In one County in New York both the community & the Governing bodies because upset when they realised the green canopy had decreased.  Now there are strict town codes preventing the removal of trees & hefty fines for those who chop first & ask questions later.  The County knows who have chopped down trees on their property not only because of reporting from neighbours, but also, because they have done a tree inventory & this is monitored on a regular basis.

Significant proof is required if residents accuse trees of causing damage.  All trees cut down on private property have to be immediately replaced.  There are also strict requirements about the species of tree that is required to be planted in the place of a tree that has been removed.  A property owner cannot cut down a large tree & replace it with a small growing tree unless they have accepted proof as to why this is necessary & they certainly cannot elect to not plant a replacement tree without good reason.

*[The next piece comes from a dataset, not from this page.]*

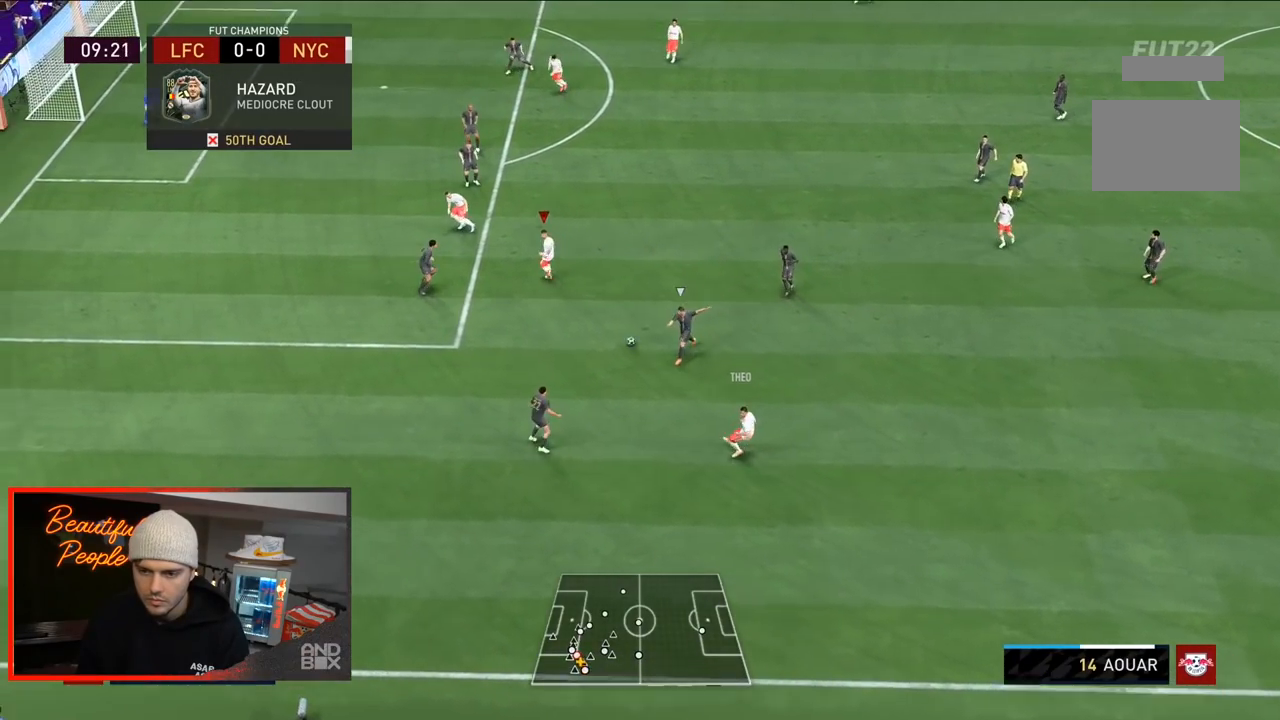
{"buttons": [], "left_stick": "up", "right_stick": "center", "events": [[183, "left_stick", "up-right"], [250, "left_stick", "up"]]}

I highly doubt they allow pruning of street trees done by residents to ensure a tree doesn’t grow, a practice that is reasonably common in the streets of Marrickville LGA.

The community is educated about the benefits of trees from school upwards.  There may be significant debate & denial about anthropogenic climate change in America, but most people know that trees collect storm runoff, prevent soil erosion, remove pollutants from the air & raise property values.  Neither the community nor the Governing bodies are willing to allow what they openly term ‘tree haters’ to remove trees without good reason.  They believe that trees belong to the community & should be protected by the community.  They also strongly believe that trees are vital to the community’s well being.

We often follow America in our likes & customs.  I am hoping that a general love, knowledge & appreciation of trees become the norm in our society.  If the climate change scientists are correct, we don’t have too long because we need trees now more than we ever have in the known history of mankind & trees take decades to grow to the size needed to be effective in removing & storing CO2 from our atmosphere.   We need to start now.